Autrement dit : l’atteinte aux droits fondamentaux, aussi problématique et aussi inconstitutionnelle qu’elle soit, ne risque pas d’être remise en cause. On appréciera le pouvoir supra-démocratique extraordinaire qu’une classe politique peut s’arroger de cette manière.
Ces problèmes sont assurément loin d’être spécifiquement luxembourgeois. Dans sa résolution du 13 novembre 2020, le Parlement Européen a émis un certain nombre d’avertissements et de précautions à prendre quant à l’incidence des mesures relatives à la COVID-19 sur la démocratie, l’État de droit et sur les droits et libertés fondamentaux.
Le Parlement européen rappelle en effet que l’ensemble de ces mesures affecte profondément « la démocratie, l’État de droit et les droits fondamentaux étant donné qu’ils influent sur l’exercice des libertés et droits individuels, tels que la liberté de circulation, la liberté de réunion et d’association, la liberté d’expression et d’information, la liberté de religion, le droit à la vie de famille, le droit d’asile, le principe d’égalité et de non-discrimination, le droit à la vie privée et à la protection des données, le droit à l’éducation et le droit de travailler. »
De ce fait, le risque d’abus de pouvoir d’un exécutif qui s’évertue à normaliser et à pérenniser l’état d’urgence s’avère patent. Il devient indispensable, selon la formulation du Parlement Européen, de « mettre en place un contrôle parlementaire et judiciaire, tant interne qu’externe, ainsi que des contrepoids appropriés. » Le fonctionnement normal de la démocratie est fondamentalement perturbé et favorise la « modification de la répartition des pouvoirs […] notamment […] lorsque le pouvoir exécutif peut acquérir de nouveaux pouvoirs qui lui permettent de limiter les droits individuels et d’exercer des compétences généralement réservées au pouvoir législatif et aux autorités locales, tandis que le rôle des parlements, du pouvoir judiciaire, de la société, ainsi que les activités et la participation des citoyens sont frappés par des restrictions ».

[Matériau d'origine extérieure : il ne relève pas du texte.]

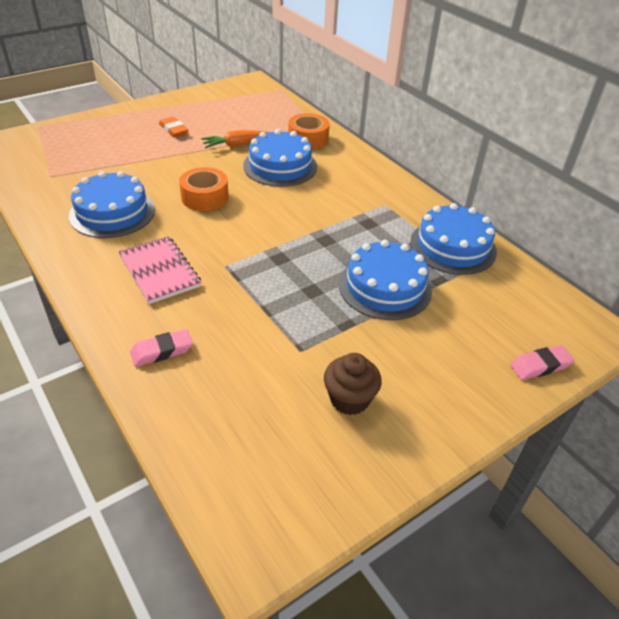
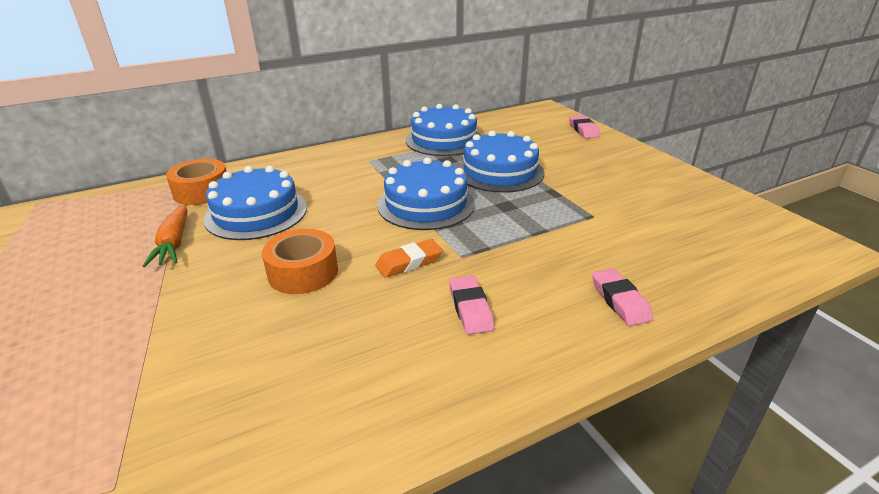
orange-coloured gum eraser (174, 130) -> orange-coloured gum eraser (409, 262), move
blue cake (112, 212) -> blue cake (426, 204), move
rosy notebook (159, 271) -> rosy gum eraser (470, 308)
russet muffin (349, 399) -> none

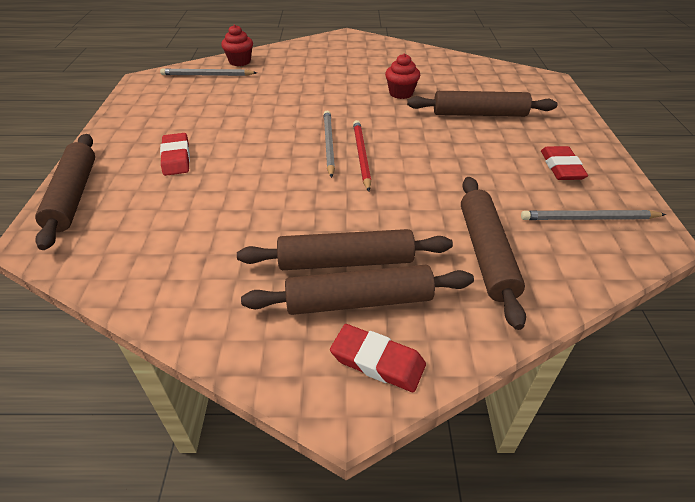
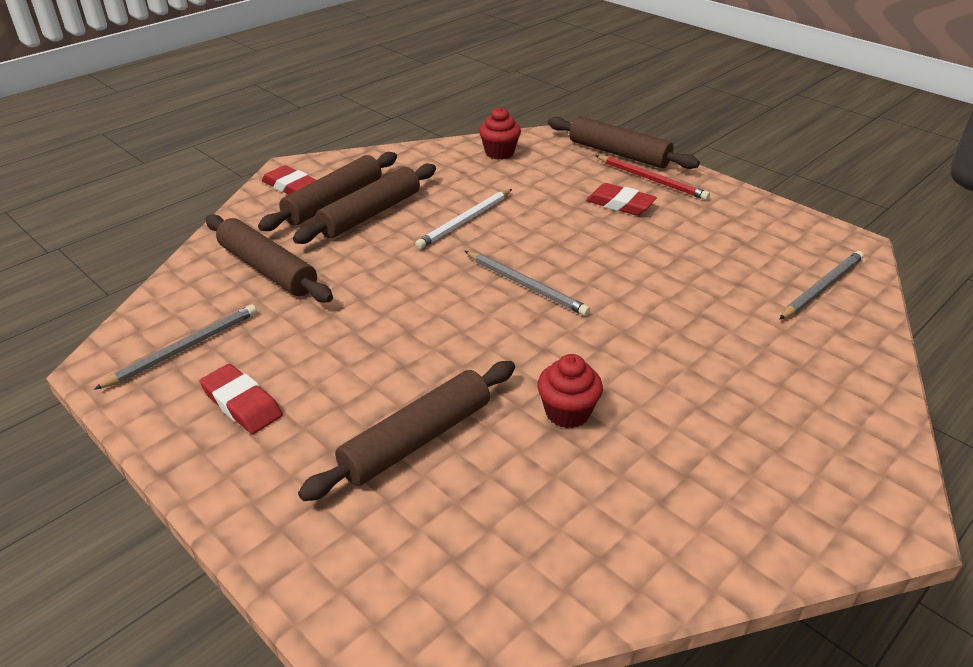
scarlet muffin (240, 61) -> scarlet muffin (499, 153), move
scarlet wooden pencil (361, 156) -> scarlet wooden pencil (652, 180), move
scarlet gum eraser (377, 361) -> scarlet gum eraser (291, 186), 60 degrees clockwise
none -> white wooden pencil (465, 221)

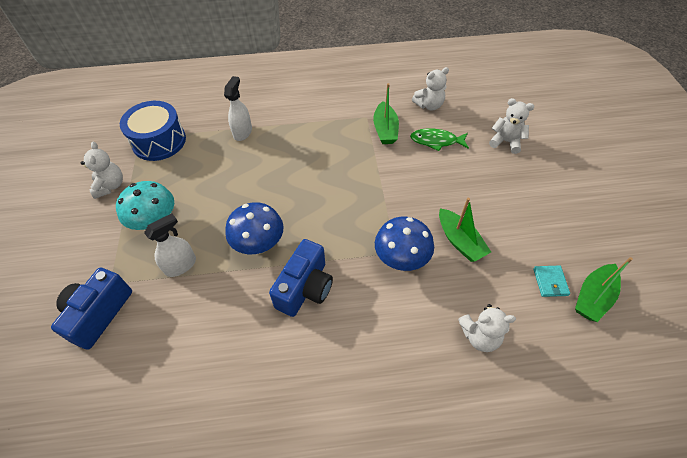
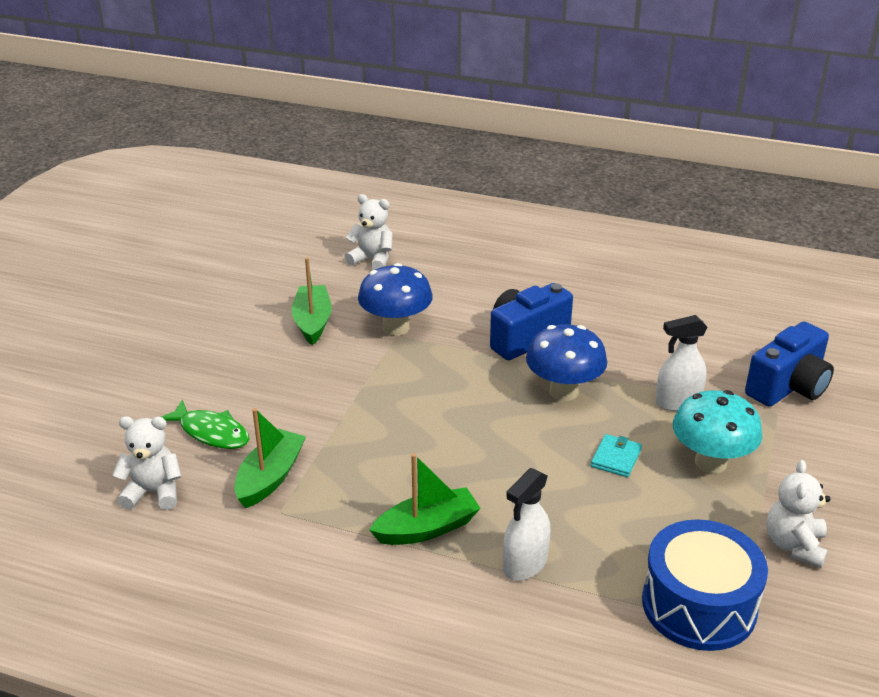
white stuffed bear (506, 142) -> none
leaf-green sailboat (593, 297) -> leaf-green sailboat (427, 528), move
teal wallet (550, 282) -> teal wallet (616, 458), move

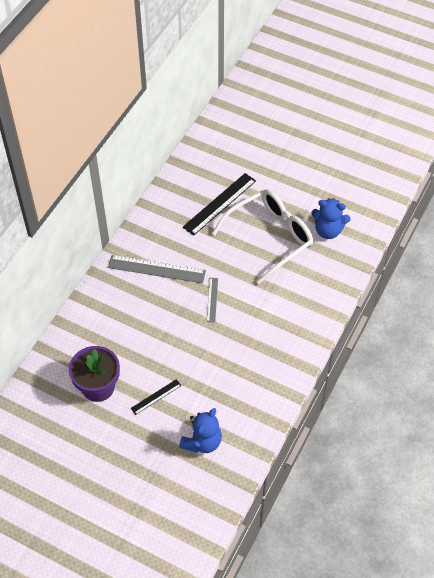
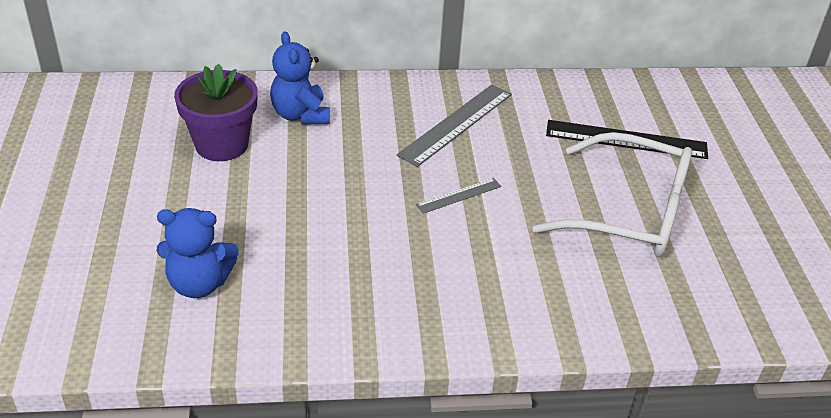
blue stuffed bear (328, 230) -> blue stuffed bear (300, 115), move
ash-grey ruler (156, 269) -> ash-grey ruler (456, 124), 60 degrees clockwise
jet-black ruler (156, 397) -> none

Pourtant, la réponse de notre gouvernement à ces questions fondamentales se résume à un constat d’ignorance : nous ne savons pas comment, ni pourquoi, mais nous édictons des lois et des mesures à grande vitesse, nous les appliquons à l’aveuglette, et de manière plus ou moins arbitraire, en espérant ainsi produire un résultat sanitaire bénéfique qui nous « accordera un peu de marge ».
En attendant que les lois s’avèrent efficaces contre un virus, elles permettent déjà de déjouer l’idée de l’État de droit avec les moyens de ce même État de droit.
Notes :
- Last JM (éd.). A dictionary of Epidemiology, 4th edition. New York : Oxford University Press ; 2001. ↩
- Art. 32 (4) de la Constitution ↩
- Convention de sauvegarde des droits de l’homme et libertés fondamentales, signée à Rome le 4 novembre 1950 et entrée en vigueur en 1953 ↩
- Mémorial A- 40 du 30 mai 2000, p . 948 ↩
- Valérie GOESEL-LE BIHAN, Le contrôle de proportionnalité exercé par le Conseil constitutionnel, CAHIER DU CONSEIL CONSTITUTIONNEL N° 22 (DOSSIER : LE RÉALISME EN DROIT CONSTITUTIONNEL) – JUIN 2007 ↩
- Avis du Conseil d’État relatif au Projet de loi 7683 (Doc. Parl. 7683/05) ↩
(*Version légèrement modifiée et étendue de l’article paru dans le Tageblatt du 19/20 décembre 2020.)